Mr. Abbott has said his actions were about protecting children. His campaign has described the issue as a political “winner” with Texas voters.
But dozens of major businesses, including household names like Johnson & Johnson, Google and Macy’s, have objected to the governor’s approach. And the Republican governors of Indiana and Utah vetoed bills banning transgender athletes from participating in youth sports. “Rarely has so much fear and anger been directed at so few,” Spencer Cox, the Utah governor, wrote.
For the family at the center of the Texas case, the decision to file a lawsuit came when state investigators began requesting medical records related to their daughter’s treatment. The family refused to provide them.
Instead, represented by the American Civil Liberties Union of Texas and Lambda Legal, they went to state court in Austin to try to stop the investigation by the family protection department, where the mother of the 16-year-old works reviewing reports of abuse and neglect.

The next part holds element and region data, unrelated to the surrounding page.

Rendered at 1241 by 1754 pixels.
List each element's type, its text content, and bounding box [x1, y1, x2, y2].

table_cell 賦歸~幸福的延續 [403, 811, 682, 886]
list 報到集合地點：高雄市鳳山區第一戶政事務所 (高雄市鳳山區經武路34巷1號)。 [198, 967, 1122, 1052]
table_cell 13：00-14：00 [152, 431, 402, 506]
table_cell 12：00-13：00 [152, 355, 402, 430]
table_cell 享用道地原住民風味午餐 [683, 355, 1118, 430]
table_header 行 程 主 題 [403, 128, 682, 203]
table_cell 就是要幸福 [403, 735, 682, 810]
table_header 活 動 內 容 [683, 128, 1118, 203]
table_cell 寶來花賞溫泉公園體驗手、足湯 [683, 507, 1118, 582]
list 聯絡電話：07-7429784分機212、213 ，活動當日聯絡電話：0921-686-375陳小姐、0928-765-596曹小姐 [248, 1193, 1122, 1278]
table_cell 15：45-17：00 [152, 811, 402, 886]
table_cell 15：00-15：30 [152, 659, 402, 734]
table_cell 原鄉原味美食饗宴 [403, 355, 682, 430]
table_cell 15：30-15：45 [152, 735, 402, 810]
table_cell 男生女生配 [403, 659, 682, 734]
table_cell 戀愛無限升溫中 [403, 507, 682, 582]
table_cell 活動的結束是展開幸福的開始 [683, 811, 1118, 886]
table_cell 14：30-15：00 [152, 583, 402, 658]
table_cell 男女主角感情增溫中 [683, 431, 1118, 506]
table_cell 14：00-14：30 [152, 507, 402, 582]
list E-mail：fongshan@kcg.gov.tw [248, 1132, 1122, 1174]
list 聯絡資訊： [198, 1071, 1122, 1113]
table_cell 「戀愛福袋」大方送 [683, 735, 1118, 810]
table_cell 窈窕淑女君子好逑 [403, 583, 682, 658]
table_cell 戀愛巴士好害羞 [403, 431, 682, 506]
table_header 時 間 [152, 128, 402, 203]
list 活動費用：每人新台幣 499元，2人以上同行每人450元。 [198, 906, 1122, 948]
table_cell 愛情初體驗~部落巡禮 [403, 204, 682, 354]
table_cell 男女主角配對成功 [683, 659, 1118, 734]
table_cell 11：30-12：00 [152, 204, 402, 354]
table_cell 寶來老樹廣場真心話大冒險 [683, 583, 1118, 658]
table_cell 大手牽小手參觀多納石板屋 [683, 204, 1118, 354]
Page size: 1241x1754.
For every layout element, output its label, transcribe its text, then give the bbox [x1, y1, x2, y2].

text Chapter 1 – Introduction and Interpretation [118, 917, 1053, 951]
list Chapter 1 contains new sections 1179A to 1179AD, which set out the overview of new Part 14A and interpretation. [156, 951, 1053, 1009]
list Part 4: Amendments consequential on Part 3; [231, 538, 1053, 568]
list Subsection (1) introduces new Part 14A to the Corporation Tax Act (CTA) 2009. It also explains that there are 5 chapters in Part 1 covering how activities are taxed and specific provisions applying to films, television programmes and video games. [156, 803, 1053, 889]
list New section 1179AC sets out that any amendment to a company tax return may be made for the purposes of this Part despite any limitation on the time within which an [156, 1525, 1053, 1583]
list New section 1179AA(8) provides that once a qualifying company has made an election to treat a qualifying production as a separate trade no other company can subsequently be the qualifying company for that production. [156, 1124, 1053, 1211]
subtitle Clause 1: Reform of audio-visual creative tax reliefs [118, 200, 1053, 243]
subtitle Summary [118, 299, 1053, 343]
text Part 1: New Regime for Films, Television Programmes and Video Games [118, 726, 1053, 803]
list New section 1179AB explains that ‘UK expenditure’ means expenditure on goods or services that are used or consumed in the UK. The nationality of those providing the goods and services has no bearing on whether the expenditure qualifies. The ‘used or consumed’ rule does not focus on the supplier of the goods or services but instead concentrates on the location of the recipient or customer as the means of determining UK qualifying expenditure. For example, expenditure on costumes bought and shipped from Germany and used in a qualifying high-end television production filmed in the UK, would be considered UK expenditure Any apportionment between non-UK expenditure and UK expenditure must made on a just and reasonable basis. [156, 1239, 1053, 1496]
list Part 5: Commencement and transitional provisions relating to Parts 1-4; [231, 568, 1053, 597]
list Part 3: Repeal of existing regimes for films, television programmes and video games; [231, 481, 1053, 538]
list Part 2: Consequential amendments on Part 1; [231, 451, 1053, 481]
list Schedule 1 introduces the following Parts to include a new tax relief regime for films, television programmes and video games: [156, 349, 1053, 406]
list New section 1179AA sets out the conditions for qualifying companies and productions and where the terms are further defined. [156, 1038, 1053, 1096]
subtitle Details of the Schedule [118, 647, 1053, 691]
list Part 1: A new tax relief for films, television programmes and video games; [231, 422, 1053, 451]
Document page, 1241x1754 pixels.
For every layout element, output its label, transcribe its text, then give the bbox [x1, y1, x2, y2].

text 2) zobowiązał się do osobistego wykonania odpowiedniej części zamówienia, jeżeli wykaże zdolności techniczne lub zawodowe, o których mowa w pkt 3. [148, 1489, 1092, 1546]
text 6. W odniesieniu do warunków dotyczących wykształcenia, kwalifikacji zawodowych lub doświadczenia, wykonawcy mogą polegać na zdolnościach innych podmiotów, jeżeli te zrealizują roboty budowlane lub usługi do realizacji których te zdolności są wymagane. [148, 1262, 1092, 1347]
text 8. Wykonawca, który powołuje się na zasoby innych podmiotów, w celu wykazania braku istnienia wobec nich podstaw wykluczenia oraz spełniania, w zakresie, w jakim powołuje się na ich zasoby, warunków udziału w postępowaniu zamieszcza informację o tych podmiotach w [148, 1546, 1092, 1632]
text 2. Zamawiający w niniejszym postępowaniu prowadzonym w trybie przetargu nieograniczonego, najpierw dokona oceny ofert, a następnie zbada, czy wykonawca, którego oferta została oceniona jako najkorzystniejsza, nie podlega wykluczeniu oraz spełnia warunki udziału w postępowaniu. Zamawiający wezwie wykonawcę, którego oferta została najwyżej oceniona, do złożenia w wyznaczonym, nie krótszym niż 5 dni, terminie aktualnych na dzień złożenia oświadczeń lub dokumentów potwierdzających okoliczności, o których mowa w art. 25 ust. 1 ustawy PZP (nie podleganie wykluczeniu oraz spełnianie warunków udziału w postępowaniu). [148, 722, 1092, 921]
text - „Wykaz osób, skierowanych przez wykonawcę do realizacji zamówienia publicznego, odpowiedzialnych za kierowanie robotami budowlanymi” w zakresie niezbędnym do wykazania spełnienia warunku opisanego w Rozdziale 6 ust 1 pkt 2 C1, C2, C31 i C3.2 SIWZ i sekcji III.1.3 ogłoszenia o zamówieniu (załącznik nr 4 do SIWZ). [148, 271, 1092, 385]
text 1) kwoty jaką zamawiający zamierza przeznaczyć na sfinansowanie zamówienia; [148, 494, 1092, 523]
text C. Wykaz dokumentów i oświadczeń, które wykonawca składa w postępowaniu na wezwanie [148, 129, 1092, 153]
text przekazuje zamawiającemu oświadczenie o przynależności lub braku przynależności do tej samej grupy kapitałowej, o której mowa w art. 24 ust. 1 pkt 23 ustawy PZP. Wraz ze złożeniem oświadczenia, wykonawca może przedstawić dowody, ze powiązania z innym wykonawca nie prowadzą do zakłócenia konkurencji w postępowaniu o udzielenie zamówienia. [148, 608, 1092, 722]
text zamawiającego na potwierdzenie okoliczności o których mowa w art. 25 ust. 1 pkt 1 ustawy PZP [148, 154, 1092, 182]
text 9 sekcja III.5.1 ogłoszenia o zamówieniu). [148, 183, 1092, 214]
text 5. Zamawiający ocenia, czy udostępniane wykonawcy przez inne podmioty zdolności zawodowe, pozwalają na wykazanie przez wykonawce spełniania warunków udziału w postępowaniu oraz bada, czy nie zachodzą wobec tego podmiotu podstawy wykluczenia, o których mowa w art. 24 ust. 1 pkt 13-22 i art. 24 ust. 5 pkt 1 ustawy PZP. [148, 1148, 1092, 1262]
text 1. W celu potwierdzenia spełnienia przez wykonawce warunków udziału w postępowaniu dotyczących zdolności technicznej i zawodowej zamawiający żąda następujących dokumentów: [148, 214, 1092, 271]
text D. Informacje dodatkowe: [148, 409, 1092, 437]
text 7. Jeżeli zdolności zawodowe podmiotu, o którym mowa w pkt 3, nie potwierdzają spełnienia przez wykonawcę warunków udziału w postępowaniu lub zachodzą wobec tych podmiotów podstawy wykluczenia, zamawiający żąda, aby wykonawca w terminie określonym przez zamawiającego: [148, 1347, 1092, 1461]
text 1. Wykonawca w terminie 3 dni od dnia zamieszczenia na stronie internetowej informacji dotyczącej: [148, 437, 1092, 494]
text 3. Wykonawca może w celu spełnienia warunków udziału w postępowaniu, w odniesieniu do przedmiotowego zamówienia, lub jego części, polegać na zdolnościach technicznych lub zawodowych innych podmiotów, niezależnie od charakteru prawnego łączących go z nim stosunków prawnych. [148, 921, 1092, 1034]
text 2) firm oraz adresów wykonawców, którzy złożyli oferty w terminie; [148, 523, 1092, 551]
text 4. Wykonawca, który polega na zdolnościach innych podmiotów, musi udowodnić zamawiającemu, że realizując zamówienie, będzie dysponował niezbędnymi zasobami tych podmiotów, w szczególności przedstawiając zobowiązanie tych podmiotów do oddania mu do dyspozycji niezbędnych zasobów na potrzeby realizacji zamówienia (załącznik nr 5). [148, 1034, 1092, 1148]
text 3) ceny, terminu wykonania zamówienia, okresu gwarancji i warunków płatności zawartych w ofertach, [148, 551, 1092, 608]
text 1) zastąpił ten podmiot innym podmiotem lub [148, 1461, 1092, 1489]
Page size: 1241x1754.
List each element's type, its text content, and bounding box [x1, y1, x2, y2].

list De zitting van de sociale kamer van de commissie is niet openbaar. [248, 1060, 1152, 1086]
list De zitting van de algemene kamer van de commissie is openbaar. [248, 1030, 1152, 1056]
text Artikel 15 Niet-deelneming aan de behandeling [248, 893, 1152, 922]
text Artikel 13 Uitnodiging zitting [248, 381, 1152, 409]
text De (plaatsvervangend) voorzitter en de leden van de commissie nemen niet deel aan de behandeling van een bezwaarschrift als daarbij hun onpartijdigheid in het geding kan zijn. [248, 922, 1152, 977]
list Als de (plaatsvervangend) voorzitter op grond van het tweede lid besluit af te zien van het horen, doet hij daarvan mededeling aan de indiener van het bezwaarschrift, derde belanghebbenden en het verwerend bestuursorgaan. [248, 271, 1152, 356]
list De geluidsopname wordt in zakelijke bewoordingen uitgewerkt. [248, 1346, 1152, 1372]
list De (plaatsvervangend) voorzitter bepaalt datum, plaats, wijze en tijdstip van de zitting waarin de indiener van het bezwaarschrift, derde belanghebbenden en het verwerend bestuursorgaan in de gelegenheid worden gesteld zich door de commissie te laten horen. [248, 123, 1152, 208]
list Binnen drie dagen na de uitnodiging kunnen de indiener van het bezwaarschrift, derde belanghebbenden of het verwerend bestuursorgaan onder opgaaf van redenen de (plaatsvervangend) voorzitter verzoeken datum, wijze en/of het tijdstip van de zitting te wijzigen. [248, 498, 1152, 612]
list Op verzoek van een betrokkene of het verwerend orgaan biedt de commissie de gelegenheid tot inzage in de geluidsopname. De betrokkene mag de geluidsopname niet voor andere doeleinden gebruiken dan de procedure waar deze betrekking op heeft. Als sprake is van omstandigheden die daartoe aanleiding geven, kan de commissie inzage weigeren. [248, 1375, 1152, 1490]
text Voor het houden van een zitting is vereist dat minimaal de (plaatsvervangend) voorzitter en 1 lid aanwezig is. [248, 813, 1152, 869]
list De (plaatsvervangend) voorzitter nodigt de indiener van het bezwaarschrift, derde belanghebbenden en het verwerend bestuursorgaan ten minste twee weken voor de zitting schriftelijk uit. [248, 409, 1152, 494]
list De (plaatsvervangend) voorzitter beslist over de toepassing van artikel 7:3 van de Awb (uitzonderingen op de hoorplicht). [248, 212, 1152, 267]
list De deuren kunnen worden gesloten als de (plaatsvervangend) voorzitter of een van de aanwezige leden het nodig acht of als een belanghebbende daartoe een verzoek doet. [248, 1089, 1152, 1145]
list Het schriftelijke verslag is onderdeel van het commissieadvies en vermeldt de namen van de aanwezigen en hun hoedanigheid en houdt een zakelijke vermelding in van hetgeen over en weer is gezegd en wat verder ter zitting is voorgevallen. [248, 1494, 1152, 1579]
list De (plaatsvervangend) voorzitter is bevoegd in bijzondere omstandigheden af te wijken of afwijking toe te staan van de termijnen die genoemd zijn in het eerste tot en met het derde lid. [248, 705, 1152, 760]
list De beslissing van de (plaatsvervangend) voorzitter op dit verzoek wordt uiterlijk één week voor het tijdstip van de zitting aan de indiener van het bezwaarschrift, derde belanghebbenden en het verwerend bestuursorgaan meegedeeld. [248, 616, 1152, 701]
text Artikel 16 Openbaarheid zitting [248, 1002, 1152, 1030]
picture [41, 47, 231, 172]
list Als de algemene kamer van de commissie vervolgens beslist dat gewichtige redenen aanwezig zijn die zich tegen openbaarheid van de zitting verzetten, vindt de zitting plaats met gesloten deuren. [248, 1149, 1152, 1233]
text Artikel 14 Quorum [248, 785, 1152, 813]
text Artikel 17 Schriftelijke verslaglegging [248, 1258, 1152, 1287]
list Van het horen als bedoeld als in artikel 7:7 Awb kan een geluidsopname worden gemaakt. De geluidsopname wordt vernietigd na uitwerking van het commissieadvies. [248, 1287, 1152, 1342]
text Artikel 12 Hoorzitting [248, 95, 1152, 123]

The only allegation against the family — named in court papers only as John, Jane and Mary Doe — was that their transgender daughter might have been provided with gender-affirming care, according to the suit. During a hearing on the injunction, the mother testified in a wig and glasses to shield her identity, and spoke of the emotional toll the investigation had taken on her family.
Also included as a plaintiff was a licensed psychologist in Houston, Dr. Megan Mooney, whose practice includes treating transgender patients. Dr. Mooney is required under Texas law to report suspected child abuse, as are teachers and others who work with children. She testified during the hearing that the governor’s order had created “outright panic” for those in her position.
Judge Meachum found that the governor’s directive forced Dr. Mooney to decide between criminal prosecution for not reporting abuse under the directive or potential civil liability for not following her own profession’s standards and ethics.